# what are the good site to apply for jobs in Singapore



## Suds7

Hello,

What are the good job sites in singapore to start searching for the job. I did a google search and i got lots of result not sure which one is good. 

I already have resume posted on monster [dot]co[dot]in is that resume is also visible to recruiters in Singapore via monster[dot]com[dot]sg

Right now i'm using my old resume which is i'm currently using in India. Do i need to make any changes in Resume for Singapore


----------



## pichuya

There's a few out there.

Jobsdb [dot] com
JobStreet [dot] com [dot] sg

you can try using google.com.sg to do your search for more relevant results.


----------



## jam1

I've received many resumes from Indian Professionals in my course of work. I am sorry to say those resumes that I've seen are unbelievable as they claim to know every programming language from COBOL, FORTRAN to PHP and every software development tool despite only 24 years old and they claimed to be "very proficient" in those languages. 
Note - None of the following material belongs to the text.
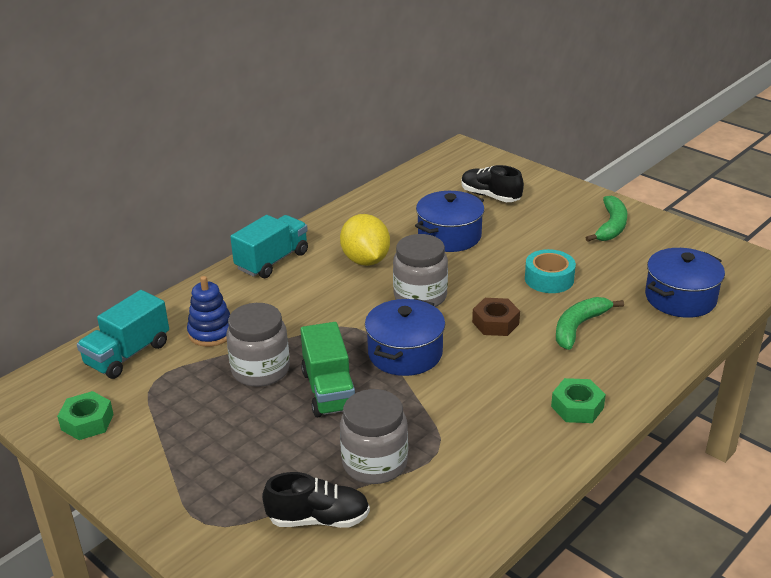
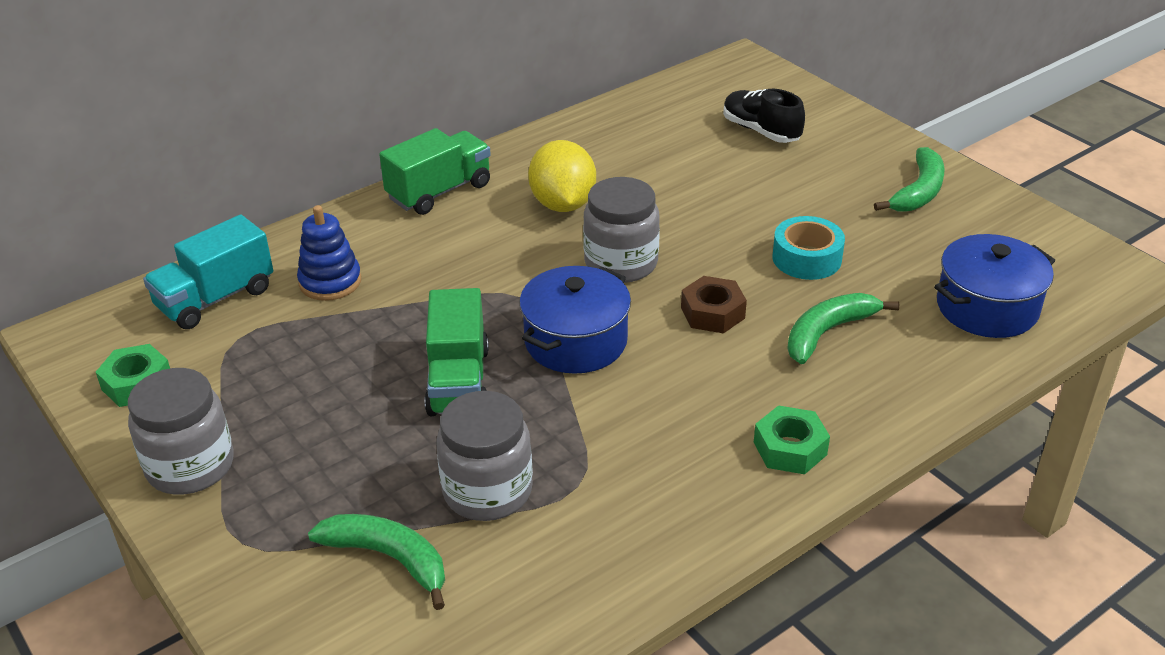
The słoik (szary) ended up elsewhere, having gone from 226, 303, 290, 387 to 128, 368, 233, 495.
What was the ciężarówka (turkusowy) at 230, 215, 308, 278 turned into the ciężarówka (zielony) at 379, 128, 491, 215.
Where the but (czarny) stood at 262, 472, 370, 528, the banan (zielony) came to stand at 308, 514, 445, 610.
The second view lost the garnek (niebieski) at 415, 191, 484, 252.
A 24 years old proficient in almost 20 programming languages?


----------



## Suds7

jam1 said:


> I've received many resumes from Indian Professionals in my course of work. I am sorry to say those resumes that I've seen are unbelievable as they claim to know every programming language from COBOL, FORTRAN to PHP and every software development tool despite only 24 years old and they claimed to be "very proficient" in those languages.
> 
> A 24 years old proficient in almost 20 programming languages?


Thanks for your insights. I have one more question I'm currently in India. Do i need to buy the Singapore local voip number the get the interview calls.


----------



## boroboy

why would you need a sg voip number? most companies dont care about calling abroad.

if you want to get a job in a finance company check out efinancialcareers its pretty good. The have lots of finance IT jobs too.


----------



## Suds7

boroboy said:


> why would you need a sg voip number? most companies dont care about calling abroad.
> 
> if you want to get a job in a finance company check out efinancialcareers its pretty good. The have lots of finance IT jobs too.


I thought having a voip local sg number might help in getting a calls from local recruiters or consultants . Is there any way to get visa sponsor for the Singapore job while in India 

Thanks for suggestion i will put my profile on efinancialcareers


----------



## boroboy

if someone is willing to offer you a job while you are in india then yes they can _try_ to get an employment pass for you.


----------